Prep 10 mins
Cook 50 mins
Black River clams are sold in open air markets throughout Fiji. Kai means clams in Fijian. Any fresh clams make a wonderful substitutes. If you are using Black River clams, make sure to simmer for about 30 minutes, or until they are tender. From Sam Choy's Polynesian Kitchen.

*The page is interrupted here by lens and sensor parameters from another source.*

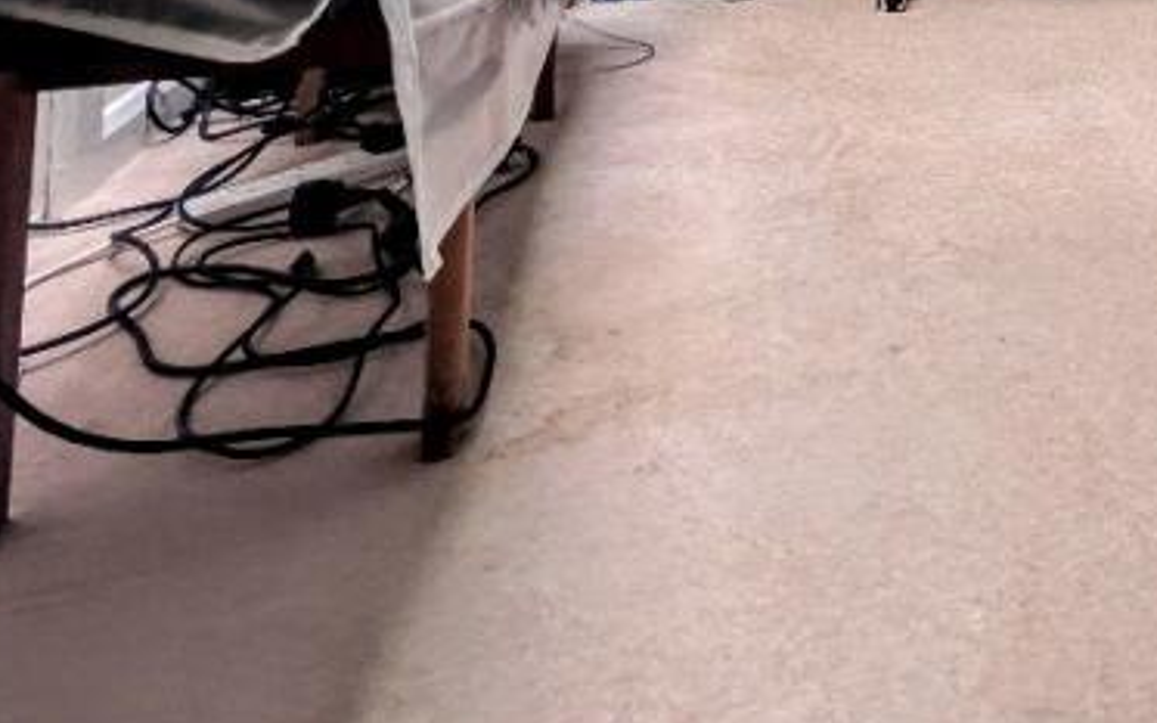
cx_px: 1104
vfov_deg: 26.0
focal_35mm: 35
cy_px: -377
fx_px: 1103
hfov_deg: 47.8
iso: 46
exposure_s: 1/228
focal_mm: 2.02
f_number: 1.7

- 2 lbs river kai clams or 2 lbs fresh clams
- 6 cups water
- 4 tablespoons butter
- 1 medium onion, finely diced
- 1 garlic clove, minced
- 1⁄4 cup flour
- 1 cup coconut milk
- salt and pepper
- lemon juice
- green onion, chopped for garnish
- Clean clams and rinse.
- Place clams in a pot with the water.
- Simmer until clams open.
- Remove from heat.
- Strain the clam stock and set aside.
- In a separate pot, heat the butter, and add the diced onion and garlic.
- Cook until the onion is translucent.
- Stir in the flour, and cook for 1 minute.
- Do not brown.
- Slowly stir in the clam stock.
- Simmer for 10 minutes, add the coconut milk, and cook for 5 more minutes.
- Season with salt, pepper and lemon juice to taste.
- Divide soup among bowls.
- Just before serving, add clams, and garnish with the chopped green onion.